▸ Instruction:
Return every line of the listing below verbatim, omitting the pictures.

<<<<

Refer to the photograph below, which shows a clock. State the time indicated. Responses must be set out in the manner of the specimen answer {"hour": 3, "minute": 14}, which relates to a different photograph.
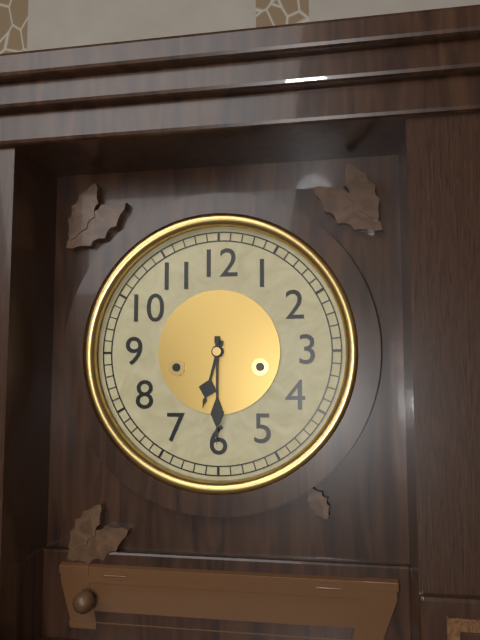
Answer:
{"hour": 6, "minute": 30}
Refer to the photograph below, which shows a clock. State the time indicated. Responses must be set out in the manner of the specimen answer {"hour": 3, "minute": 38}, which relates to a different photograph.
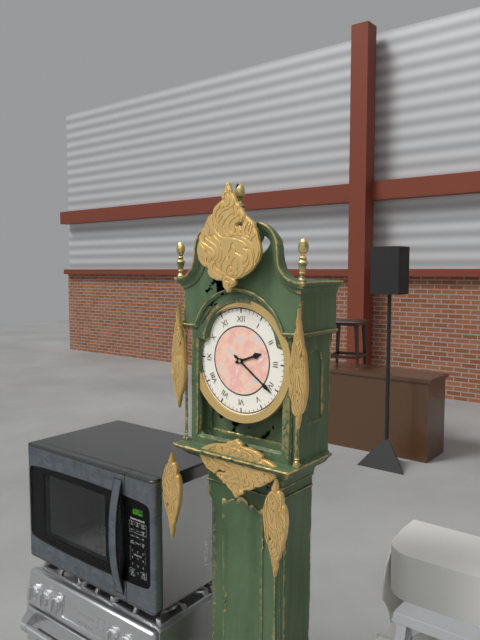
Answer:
{"hour": 2, "minute": 21}
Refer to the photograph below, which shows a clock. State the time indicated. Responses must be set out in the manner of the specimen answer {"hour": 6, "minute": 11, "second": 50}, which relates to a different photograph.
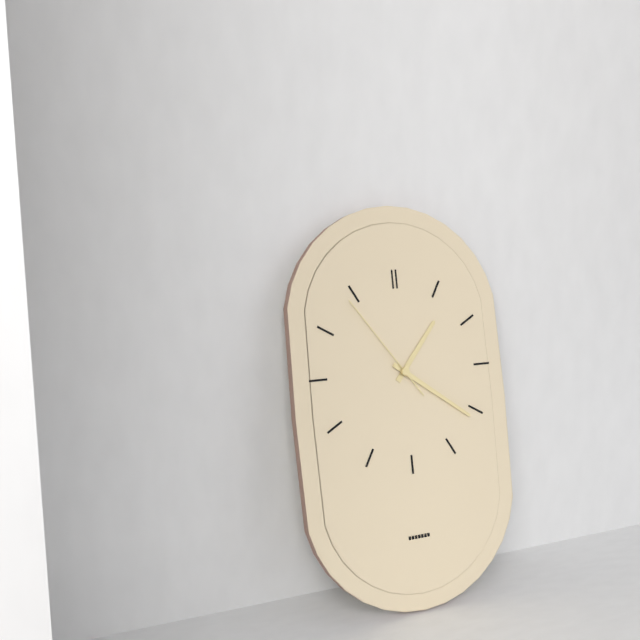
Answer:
{"hour": 1, "minute": 21, "second": 54}
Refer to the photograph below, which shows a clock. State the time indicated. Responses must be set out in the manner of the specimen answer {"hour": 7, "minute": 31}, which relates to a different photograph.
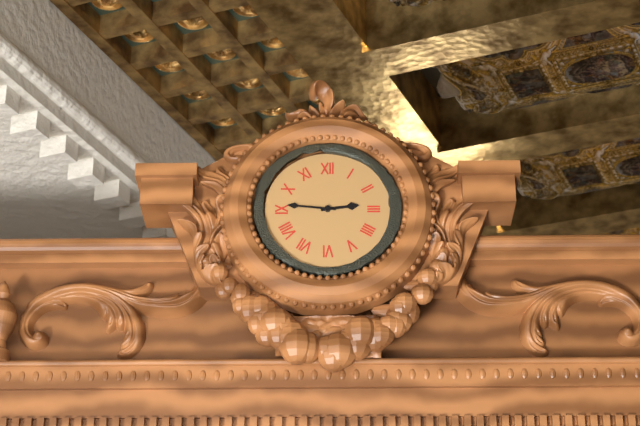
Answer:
{"hour": 2, "minute": 46}
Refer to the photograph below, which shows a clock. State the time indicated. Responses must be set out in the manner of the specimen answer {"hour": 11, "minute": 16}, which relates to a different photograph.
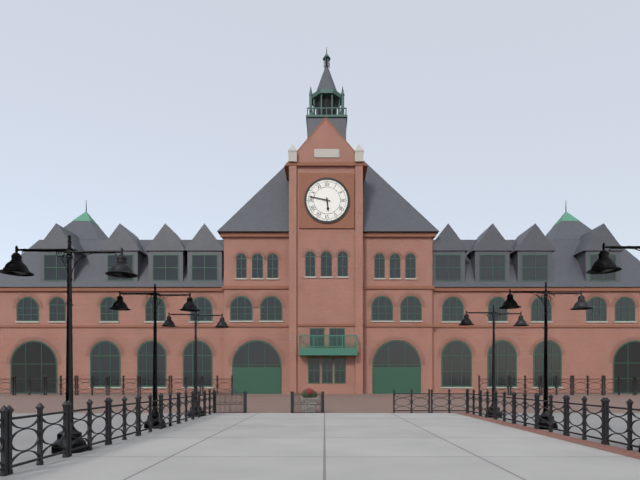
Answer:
{"hour": 5, "minute": 47}
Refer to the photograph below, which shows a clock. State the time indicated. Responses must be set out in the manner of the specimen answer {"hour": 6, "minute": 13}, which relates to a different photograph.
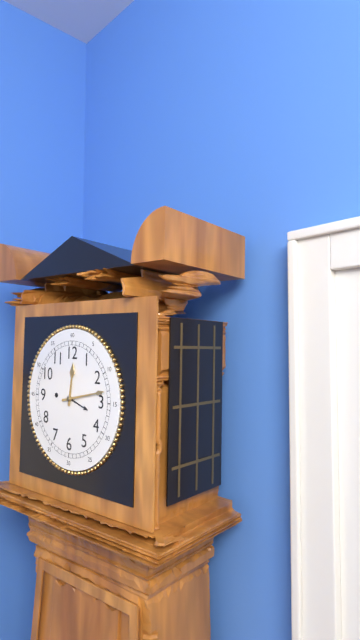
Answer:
{"hour": 12, "minute": 13}
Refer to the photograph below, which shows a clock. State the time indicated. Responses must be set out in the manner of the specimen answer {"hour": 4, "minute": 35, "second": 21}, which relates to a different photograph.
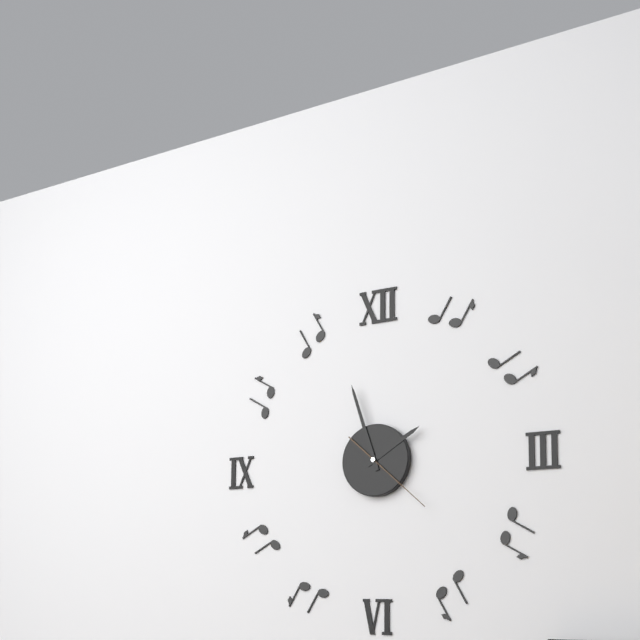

>>>>

▸ Response to this task:
Refer to the photograph below, which shows a clock. State the time indicated. Responses must be set out in the manner of the specimen answer {"hour": 3, "minute": 14}, which relates to a different photograph.
Answer:
{"hour": 6, "minute": 30}
Refer to the photograph below, which shows a clock. State the time indicated. Responses must be set out in the manner of the specimen answer {"hour": 3, "minute": 38}, which relates to a different photograph.
Answer:
{"hour": 2, "minute": 21}
Refer to the photograph below, which shows a clock. State the time indicated. Responses must be set out in the manner of the specimen answer {"hour": 6, "minute": 11, "second": 50}, which relates to a different photograph.
Answer:
{"hour": 1, "minute": 21, "second": 54}
Refer to the photograph below, which shows a clock. State the time indicated. Responses must be set out in the manner of the specimen answer {"hour": 7, "minute": 31}, which relates to a different photograph.
Answer:
{"hour": 2, "minute": 46}
Refer to the photograph below, which shows a clock. State the time indicated. Responses must be set out in the manner of the specimen answer {"hour": 11, "minute": 16}, which relates to a different photograph.
Answer:
{"hour": 5, "minute": 47}
Refer to the photograph below, which shows a clock. State the time indicated. Responses must be set out in the manner of the specimen answer {"hour": 6, "minute": 13}, which relates to a different photograph.
Answer:
{"hour": 12, "minute": 13}
Refer to the photograph below, which shows a clock. State the time indicated. Responses must be set out in the manner of the specimen answer {"hour": 4, "minute": 35, "second": 21}, which relates to a different photograph.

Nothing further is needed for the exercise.